3) Change order of metrics in expression: apiserver_client_certificate_expiration_seconds_bucket metric comes first so actual expiration date is shown as result in Grafana->Explore queries, not apiserver_client_certificate_expiration_seconds_count value (which is quite useless). This make it easier to troubleshoot.

github-actions[bot] commented 2 months ago

This PR has been automatically marked as stale because it has not had any activity in the past 30 days. The next time this stale check runs, the stale label will be removed if there is new activity. The issue will be closed in 7 days if there is no new activity.
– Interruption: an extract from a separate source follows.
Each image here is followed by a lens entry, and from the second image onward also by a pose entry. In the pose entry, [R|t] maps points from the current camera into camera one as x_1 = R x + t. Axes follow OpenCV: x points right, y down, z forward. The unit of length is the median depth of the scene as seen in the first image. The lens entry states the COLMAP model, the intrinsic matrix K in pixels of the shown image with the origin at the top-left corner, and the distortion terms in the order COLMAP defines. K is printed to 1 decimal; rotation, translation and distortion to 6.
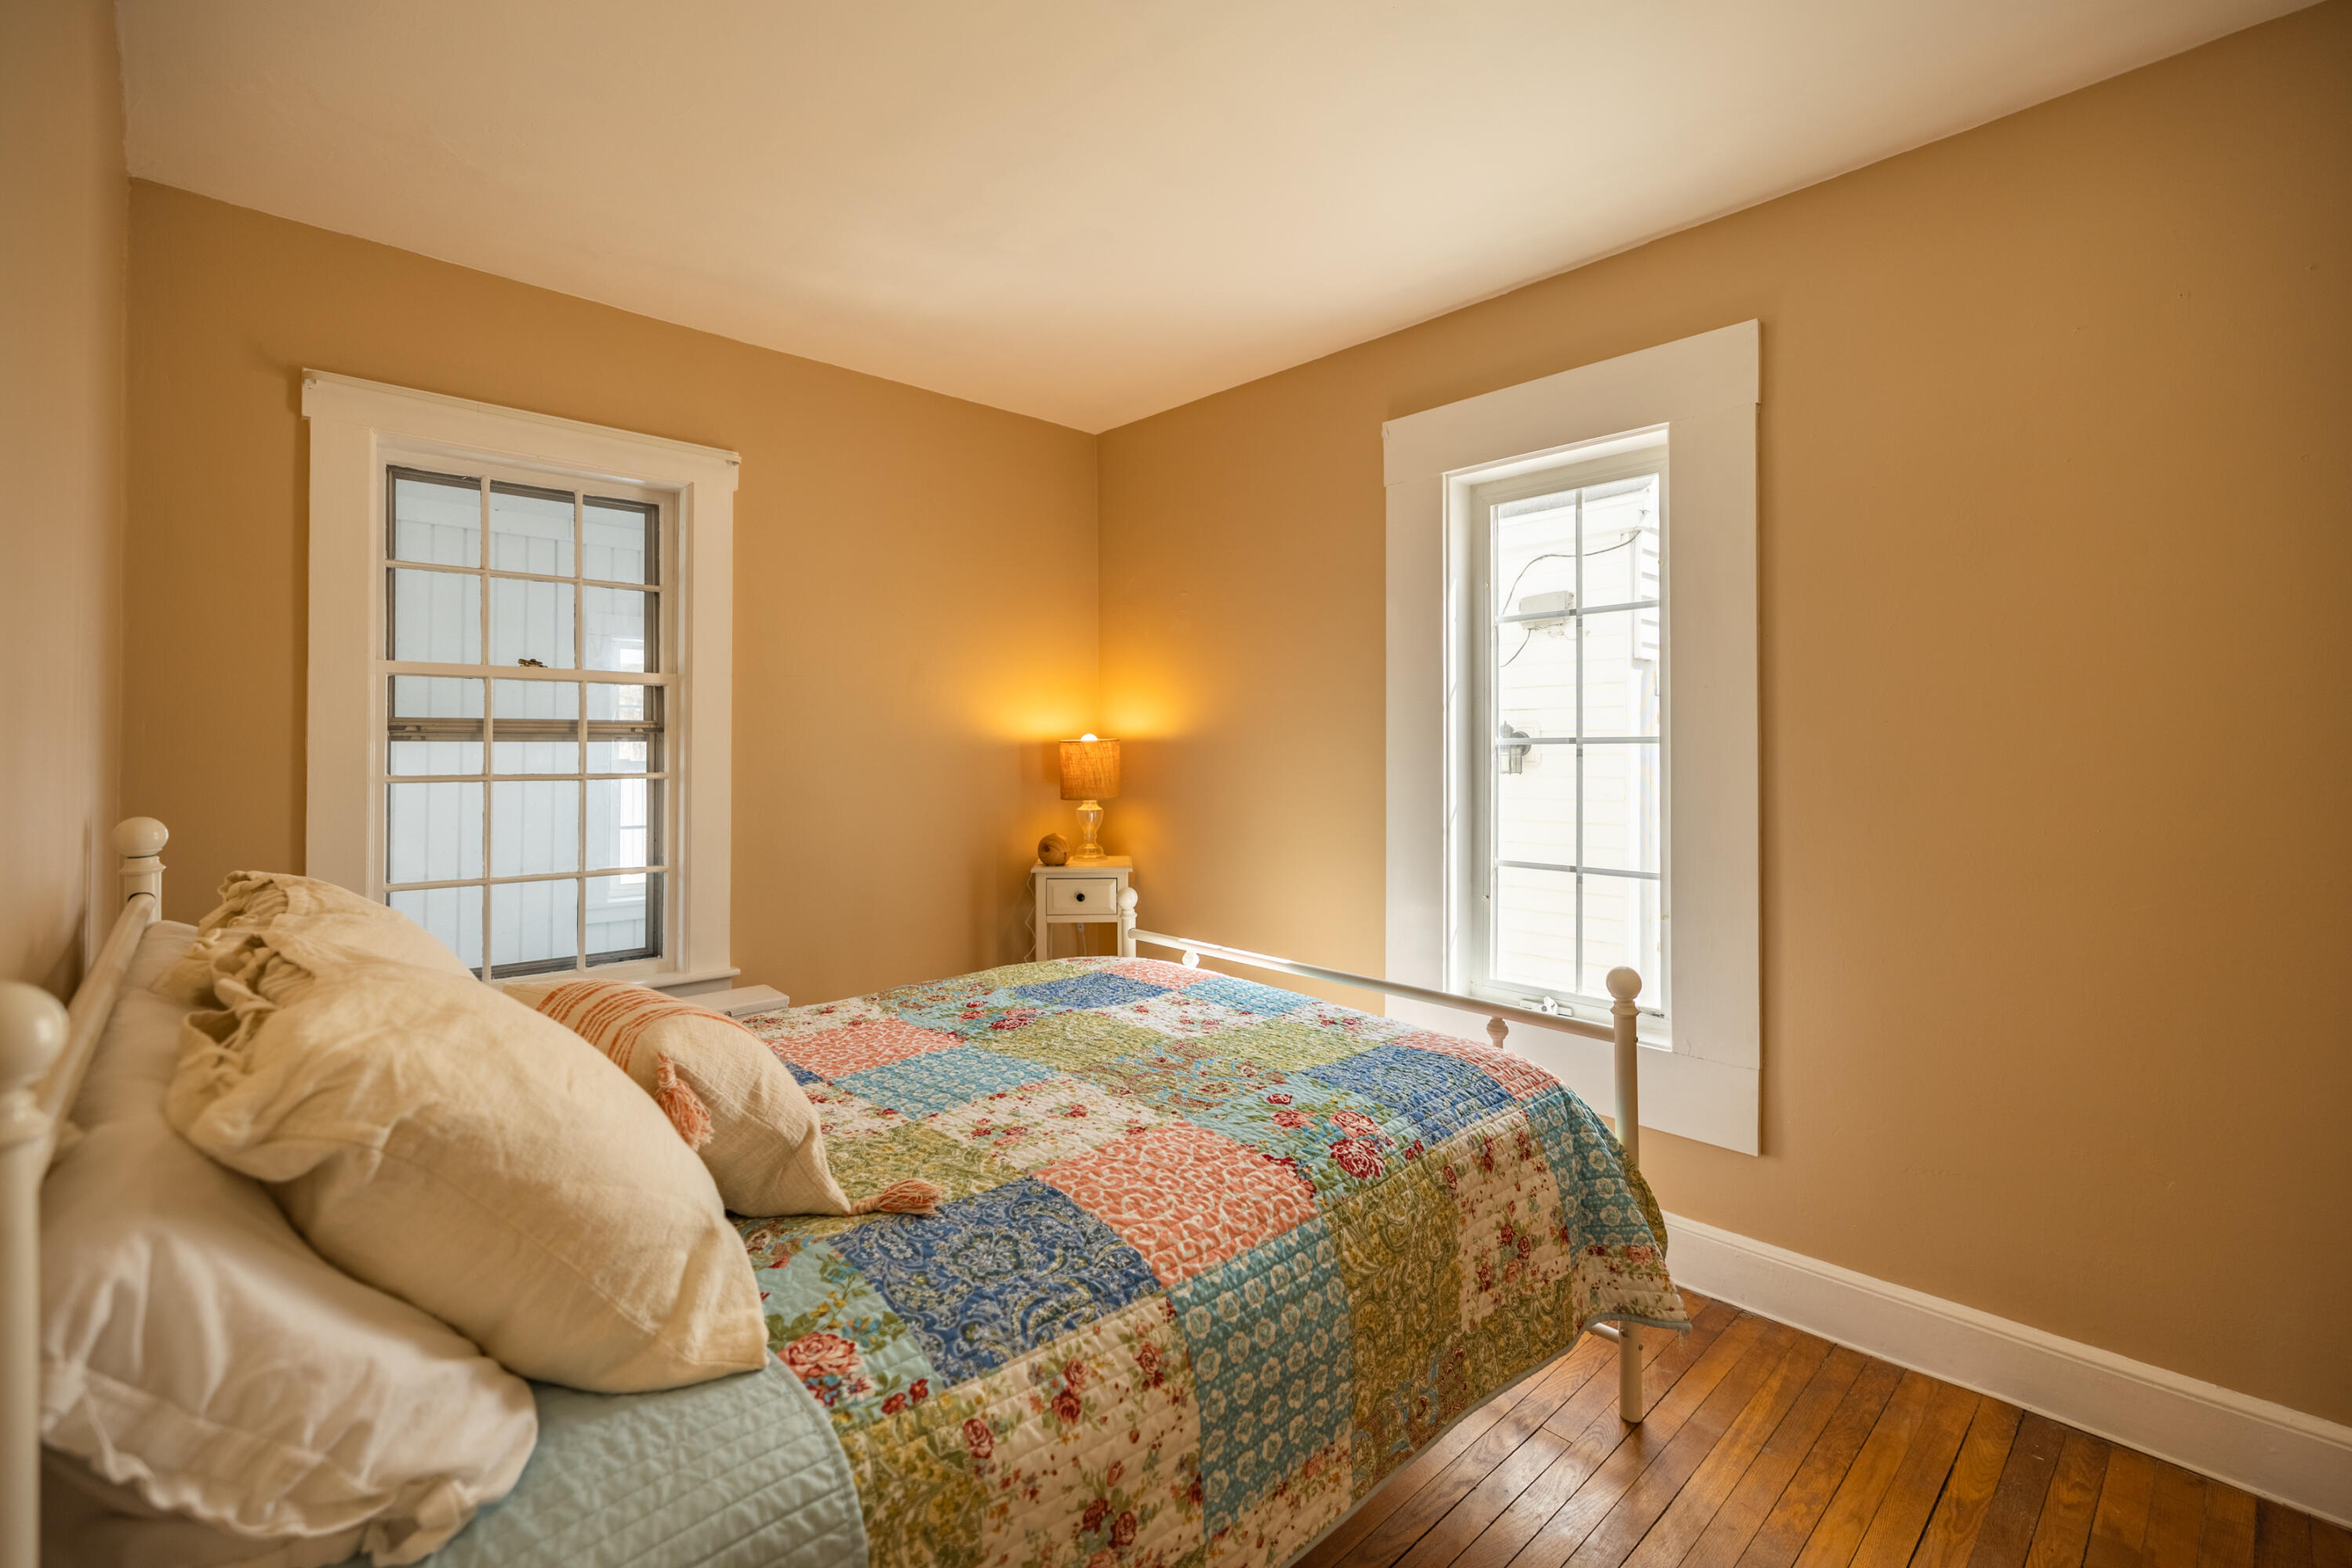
lens RADIAL K [[1019.0, 0, 1174.2], [0, 1019.0, 735.2], [0, 0, 1]] dist [0.002186, 0.000249]
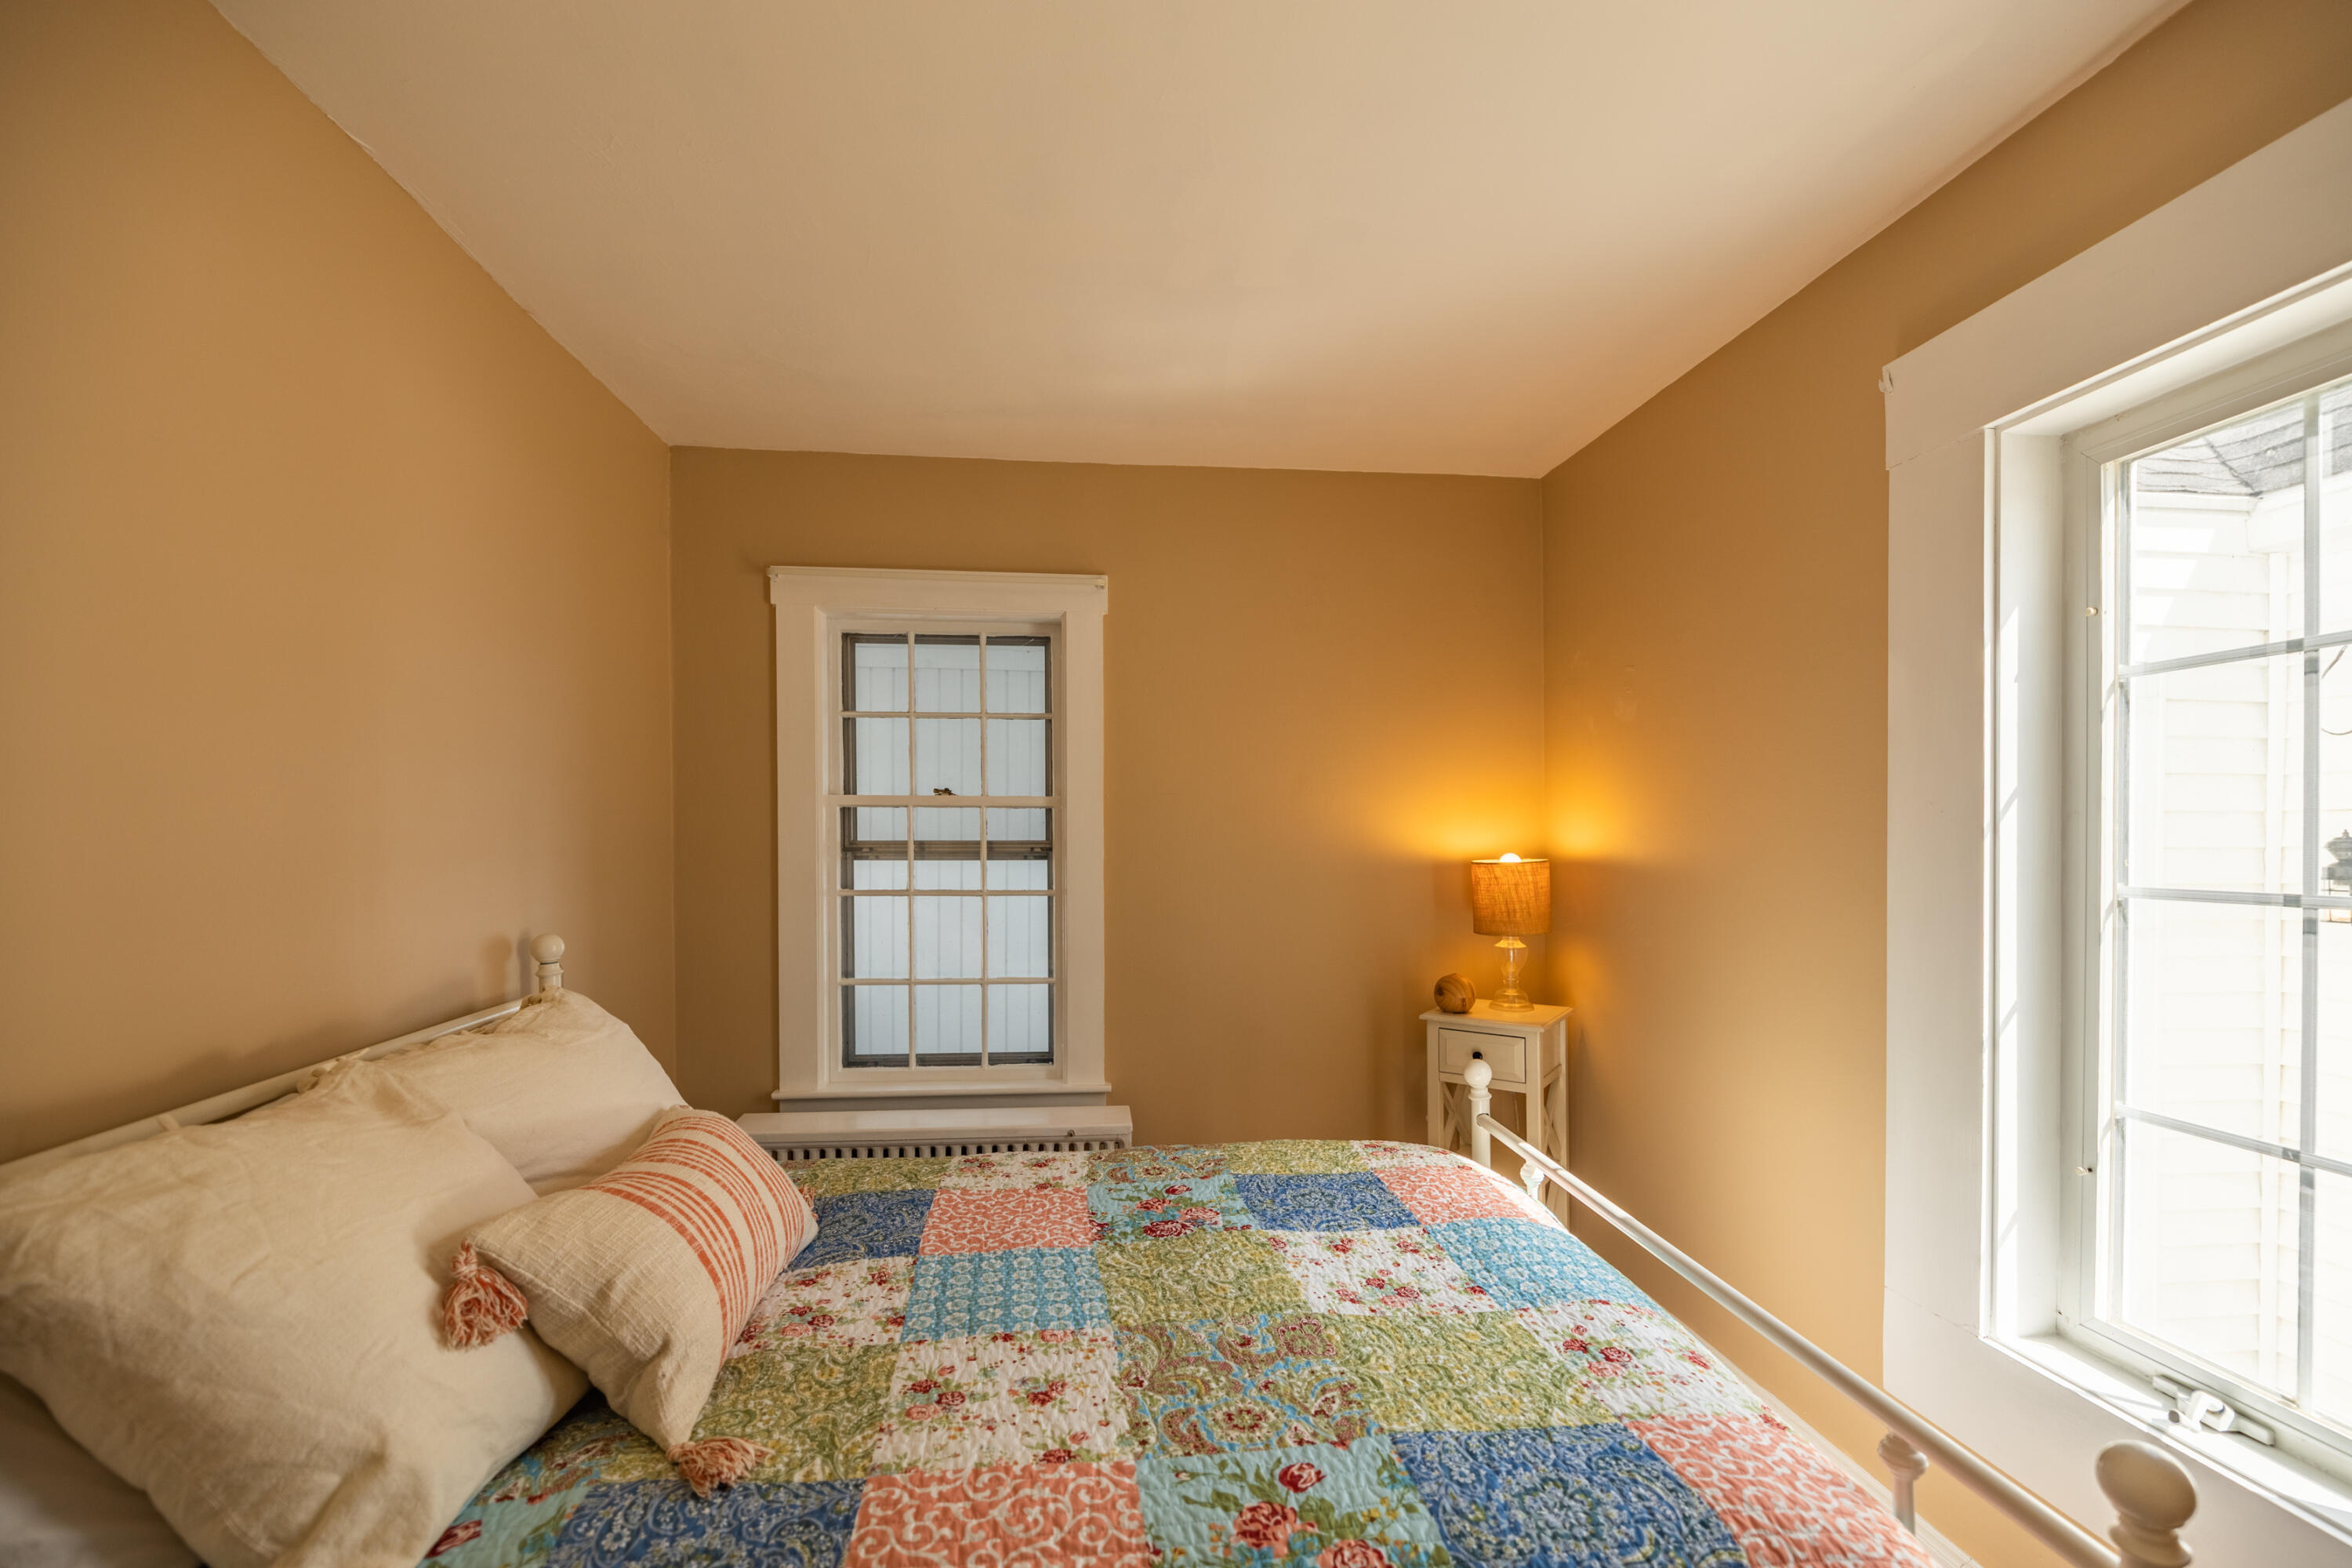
lens RADIAL K [[1010.1, 0, 1173.2], [0, 1010.1, 834.8], [0, 0, 1]] dist [0.000812, -0.000411]
pose [[0.791131, 0.003397, -0.611637, 0.283909], [0.004879, 0.999918, 0.011864, -0.038657], [0.611627, -0.012370, 0.791050, 0.295094]]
Thank you for your contributions!

skl commented 2 months ago

commenting to keep this open a little longer, looks like a genuine issue

skl commented 4 weeks ago

@7840vz would you have a moment to address the conflicts?

7840vz commented 3 weeks ago

resolved conflicts

7840vz commented 3 weeks ago

could you check this one as well pls? https://github.com/kubernetes-monitoring/kubernetes-mixin/pull/942

lorenzofelletti commented 3 weeks ago

It would be nice to have also the cluster indicated in the alert description (here, and here):

description: 'A client certificate used to authenticate to kubernetes apiserver is expiring in less than %s on cluster {{ $labels.%s }}.' % [(utils.humanizeSeconds($._config.certExpirationWarningSeconds)), $._config.clusterLabel],

skl commented 2 weeks ago

@lorenzofelletti Having the cluster labels in the description is definitely desirable but not everyone has the cluster label, so might need some logic in the descriptions to check if they have multiCluster enabled or not (I think some alerts do this iirc). I think that can be addressed as a separate issue as there's probably a whole bunch of alerts that would benefit from that.